Saber nadar es algo que puede salvar la vida. Y en algunas de las universidades más prestigiosas de China también puede salvar una carrera o hundirla. A partir del próximo curso, la Universidad pekinesa de Tsinghua, la que se encuentra más alto en los rankings internacionales de toda la República Popular, obligará a sus estudiantes a demostrar que pueden dar brazadas sin hundirse, si al terminar sus estudios quieren recibir el título de licenciatura.

La Universidad de Pekín —el centro académico más prestigioso, a ojos chinos— y la de Xiamen, en la costa, también exigen esa certificación.

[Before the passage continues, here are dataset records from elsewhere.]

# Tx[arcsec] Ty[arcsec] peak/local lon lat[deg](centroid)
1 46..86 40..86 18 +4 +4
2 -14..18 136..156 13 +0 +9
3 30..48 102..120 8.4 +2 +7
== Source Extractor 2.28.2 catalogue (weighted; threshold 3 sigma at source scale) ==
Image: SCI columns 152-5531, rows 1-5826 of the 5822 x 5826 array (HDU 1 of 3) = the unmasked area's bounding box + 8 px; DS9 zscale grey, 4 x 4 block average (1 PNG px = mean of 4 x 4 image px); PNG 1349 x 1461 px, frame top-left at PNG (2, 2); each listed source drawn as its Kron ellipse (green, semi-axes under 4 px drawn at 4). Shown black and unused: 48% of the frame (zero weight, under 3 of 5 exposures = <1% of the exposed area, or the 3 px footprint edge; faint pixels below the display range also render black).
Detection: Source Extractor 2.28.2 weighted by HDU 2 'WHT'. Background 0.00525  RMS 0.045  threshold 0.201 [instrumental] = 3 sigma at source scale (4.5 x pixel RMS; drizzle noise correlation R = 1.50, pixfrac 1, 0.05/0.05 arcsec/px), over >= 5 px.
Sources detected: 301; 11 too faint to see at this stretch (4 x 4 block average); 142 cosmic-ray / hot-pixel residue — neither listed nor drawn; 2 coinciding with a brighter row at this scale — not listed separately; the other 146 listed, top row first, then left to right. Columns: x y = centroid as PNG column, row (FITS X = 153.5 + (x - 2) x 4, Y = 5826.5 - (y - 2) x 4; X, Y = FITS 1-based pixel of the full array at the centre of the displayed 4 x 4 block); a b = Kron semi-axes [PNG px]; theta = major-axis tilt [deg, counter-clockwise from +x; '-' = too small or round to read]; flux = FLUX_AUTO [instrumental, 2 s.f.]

La norma ya existía hace 90 años, poco después de la fundación del centro en 1911, originalmente como centro de estudios preparatorio para alumnos chinos que iban a estudiar en Estados Unidos. Ya entonces intelectuales de fama, como el escritor y pedagogo Liang Shi-Chiu en 1915, tuvieron que someterse a un “examen de recuperación” para demostrar sus habilidades natatorias después de fracasar estrepitosamente en el primer intento, según ha recordado al diario Beijing News el director de Ciencias Deportivas y Educación Física de la Universidad, Liu Bo. Aquel reglamento se acabó derogando ante el aumento del alumnado y la falta de piscinas suficientes para practicar.

Pero con la nueva prosperidad china, las condiciones han mejorado. Hoy día, Tsinghua hace gala de una piscina descubierta y una zona, el Natatorium, dedicada íntegramente a los deportes acuáticos.